> [Task list]
1. In the beondegi text below, translate this sentence into Spanish: "Younger urban Korean consumers are more likely to have mixed or negative associations."
2. According to the beondegi text below, for roughly how many years has Bombyx mori been bred for silk production?

> [Quoted passage]
◆ ◆ ◆ ◆ ◆ ◆ ◆

Beondegi (Korean Silkworm Pupae)
What it is
Boiled or steamed silkworm pupae (Bombyx mori), served warm from street carts or sold in canned form; a traditional Korean street snack with deep cultural roots in the silk industry and in the economic memory of Korea's rapid industrialization period.
Bombyx mori, the domesticated silkworm — a species that exists only in domesticated form, having been bred for silk production for approximately 5,000 years to the point where it can no longer survive in the wild.
Cultural significance
Beondegi consumption is linked to Korea's silk-weaving tradition and became commercially significant as a cheap, accessible street snack during the rapid industrialization of the 1960s and 1970s. The food carries strong nostalgic and generational associations — for many Koreans aged 40 and above, the smell of beondegi is an involuntary memory trigger of childhood and of a specific era of Korean national experience. Younger urban Korean consumers are more likely to have mixed or negative associations.

◆ ◆ ◆ ◆ ◆ ◆ ◆

> [Material shown]

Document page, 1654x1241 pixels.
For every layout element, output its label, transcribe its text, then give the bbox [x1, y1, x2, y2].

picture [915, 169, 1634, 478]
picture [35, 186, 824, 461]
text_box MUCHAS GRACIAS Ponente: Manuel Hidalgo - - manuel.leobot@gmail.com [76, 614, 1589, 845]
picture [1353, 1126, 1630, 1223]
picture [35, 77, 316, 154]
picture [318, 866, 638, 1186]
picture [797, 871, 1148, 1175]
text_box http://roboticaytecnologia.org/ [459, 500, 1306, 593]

◆ ◆ ◆ ◆ ◆ ◆ ◆

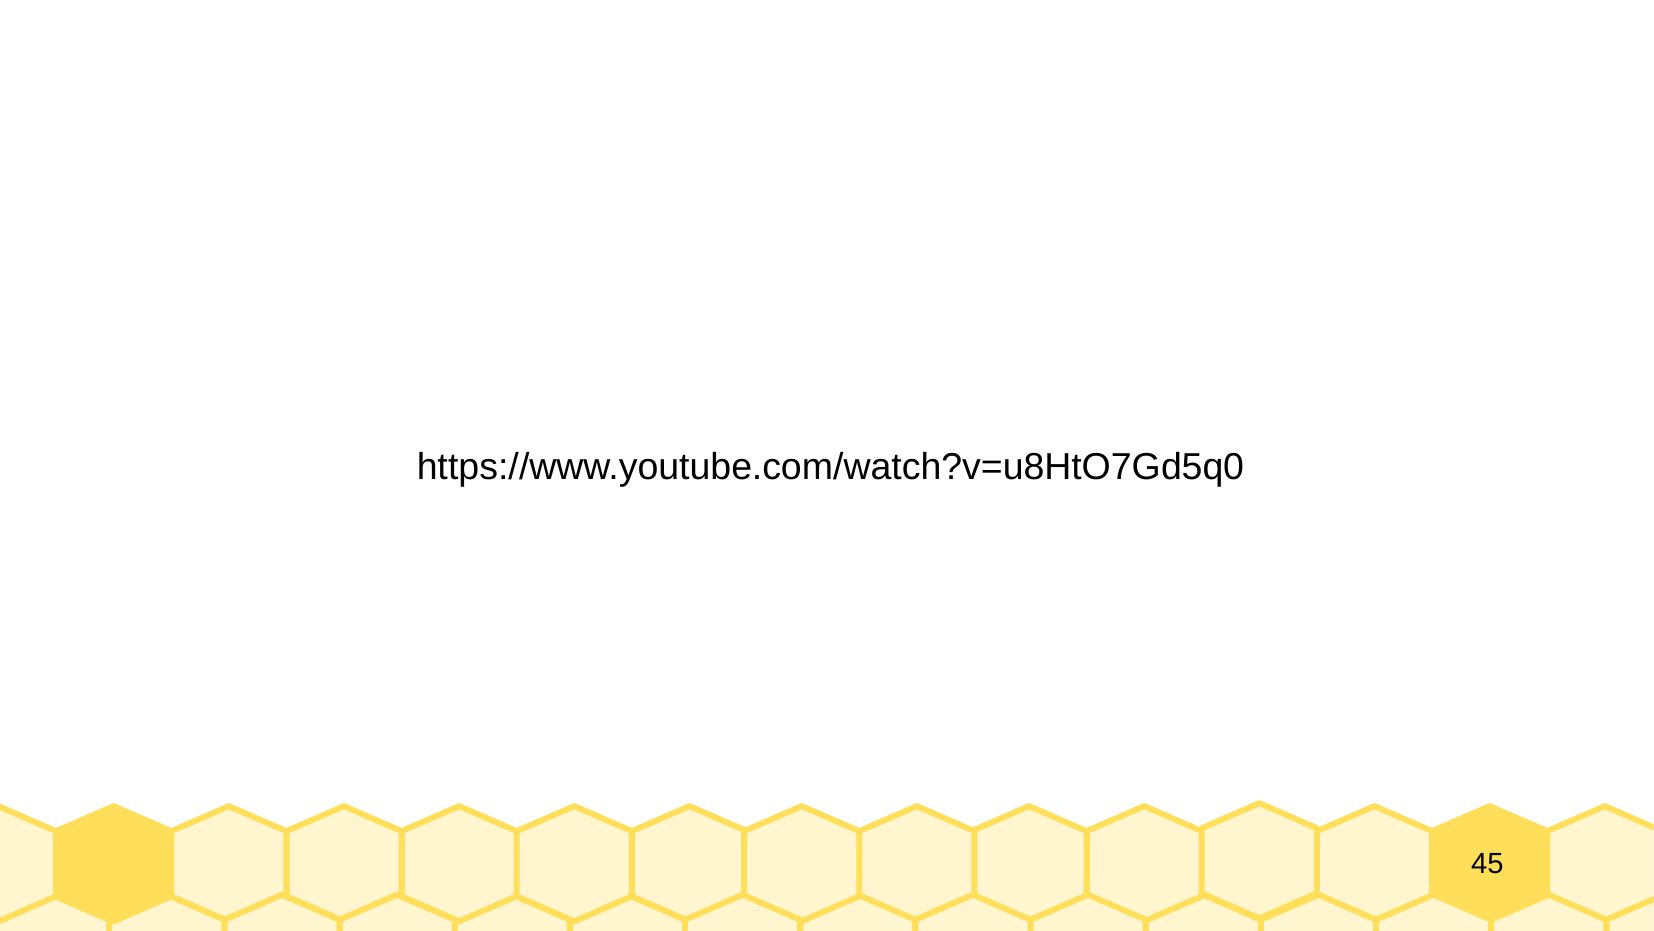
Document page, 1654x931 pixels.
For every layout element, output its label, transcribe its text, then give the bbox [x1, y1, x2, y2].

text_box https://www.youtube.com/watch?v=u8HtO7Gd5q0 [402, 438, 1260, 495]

◆ ◆ ◆ ◆ ◆ ◆ ◆

> [Answer list]
1. Los consumidores coreanos urbanos más jóvenes tienen más probabilidades de tener asociaciones mixtas o negativas.

2. Approximately 5,000 years.